Text responses to the initial question were very diverse. Many gave evidence of misconception, especially about p values or NHST. We content analyzed the responses, and decided that two classifications would best represent them in relation to our primary aim of comparing CI and NHST approaches to inference. First, we coded each response as stating or implying the two studies gave similar – or consistent or the same – results (e.g., “Both studies found some effectiveness of treatment.”, “There is an improved way of treating insomnia.”), or gave different or conflicting results (e.g., “…two essentially contradictory results”, “conflicting finding”), or did not justify either of these options.
Second, we coded responses to the CI formats as mentioning NHST (CI-as-NHST, including any mention of p values, significance, a null hypothesis, or whether or not a CI includes zero), or not (Not-CI-as-NHST). Responses in the latter category may have referred to CIs in some other way, perhaps mentioning intervals or overlap, or may have made no reference to CIs. We developed detailed coding rules, and took care the two classifications relied on different terms and so were based on different aspects of a response. Two coders independently coded all responses. For each coder, the two classifications were undertaken more than a week apart, to reduce any influence of memory for particular responses. When making the second classification, the coder was blind to the first.
The two coders classified the 330 text responses as similar, different or unclassifiable, and agreed in 302/330 (91.5%) cases, Cohen’s κ = 0.86. We labeled a response Similar or Different if both coders identified it as such. There were 140 text responses labeled Similar and 108 labeled Different, in similar proportions for each discipline. Of these, 81/126 (64.3%) text responses to CI formats were Similar, slightly more than the 59/122 (48.4%) Similar responses to NHST. The difference was 15.9 percentage points [3.6, 27.6]. The correlation of Similar-Different with Consistent scores was r = 0.63. The corresponding correlation with Effective scores was r = 0.47, confirming Similar text responses tended to go with ratings the new treatment is more effective.
For our second classification, the two coders classified the 161 text responses to CI formats as CI-as-NHST, or Not-CI-as-NHST, and agreed in 145/161 (90.1%) cases, Cohen’s κ = 0.80. We labeled a text response CI-as-NHST, or Not-CI-as-NHST if the coders agreed. There were 64 CI-as-NHST, and 81 Not-CI-as-NHST text responses, in similar proportions for each discipline. Even though the CI format emails made no mention of NHST, in 64/145 (44.1%) cases the respondent mentioned NHST in his or her text comments. The correlation of this classification of text responses with Consistent scores was small, r = −0.22 [−0.37, −0.06], and with Effective scores negligible, r = −0.08 [−0.24, 0.08]. There was thus only a small tendency for text responses that mentioned NHST when interpreting a CI format to go with ratings indicating the two results conflicted.

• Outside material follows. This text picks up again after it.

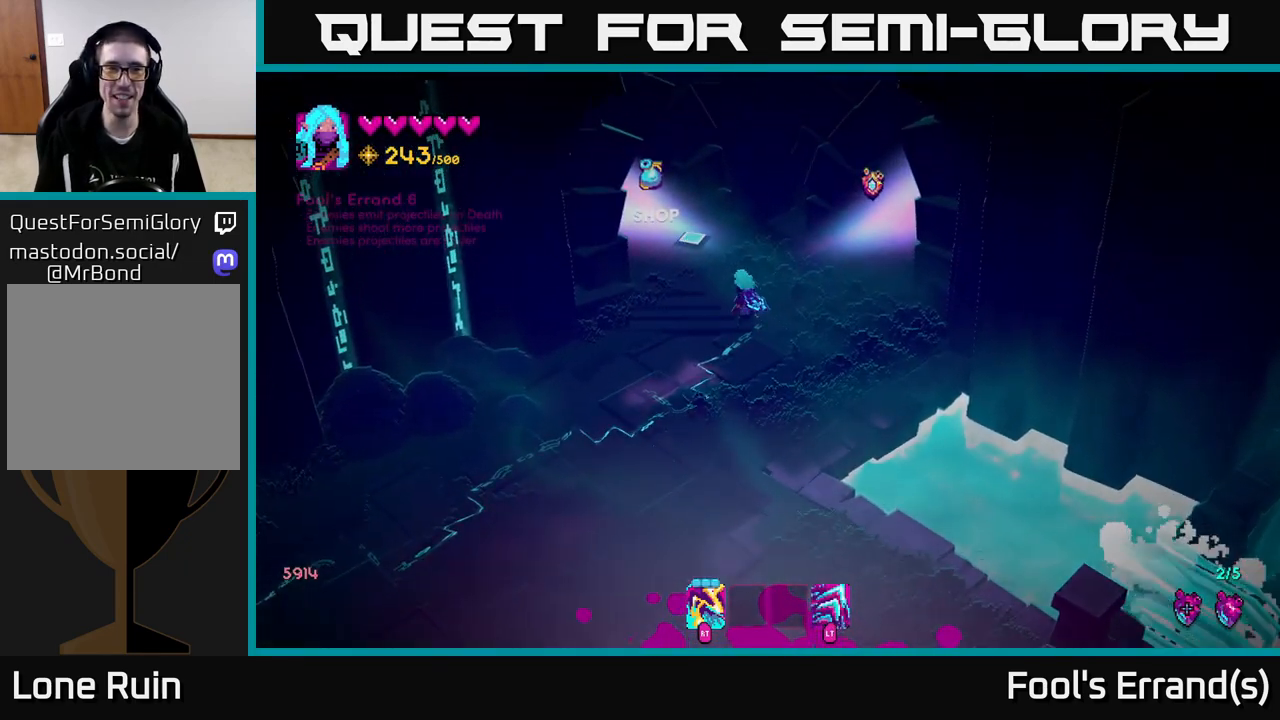
{"buttons": [], "left_stick": "up", "right_stick": "up", "events": [[150, "left_stick", "center"], [350, "left_stick", "up"]]}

We examined the association between the two classifications of text responses, for the 112 responses assigned values on both. Figure 7 shows that 40.0% of CI-as-NHST responses were classified as Similar, whereas 94.7% of Not-CI-as-NHST responses were classified as Similar. This striking difference of 54.7 percentage points [38.7, 67.1] indicates that a respondent interpreting CI results who made any mention of NHST in his or her text comment most likely (in 60% of cases) also stated the two results differed. In contrast, if no mention was made of NHST the respondent almost certainly (95%) stated or implied the two results were similar.
Figure 7. Percentages of text responses in Experiment 1 classified as indicating the two studies gave Similar or Different results, for respondents classified as referring to NHST (CI-as-NHST), or not referring to NHST (Not-CI-as-NHST), when interpreting CI results. Numbers of respondents are shown at the bottom. Results are combined for all three disciplines and the two CI formats. For each group of respondents, the Similar and Different percentages sum to 100, so 95% CIs are shown for only one percentage.
The best interpretation of our vignette is that the two studies are consistent, and together give strong evidence the new treatment is more effective. The means in Figures 3 and 5 should have been near 6 or 7, rather than 3.5–4.5. Only 29/325 (8.9%) of respondents gave 6 or above on both ratings, and only 81/325 (24.9%) gave any degree of agreement – scores of 5 or more – on both. The histograms in Figures 4 and 6 indicate ratings were very widely spread, and there was a great diversity of text responses. Researchers in every discipline, for every format, interpreted the vignette in ways that ranged from justifiable judgments, to strong but unjustified judgments that the two studies conflict and do not give reasonable evidence the new treatment is more effective.
Mean Consistent ratings were slightly higher for CI than NHST formats, partly because a number of respondents to NHST formats gave extreme ratings to indicate they judged the two results to conflict. There was also a tendency for more CI than NHST respondents to give text responses classified as Similar. However both these differences were small, and many CI respondents gave ratings and text responses indicating difference or conflict between the two results in the vignette.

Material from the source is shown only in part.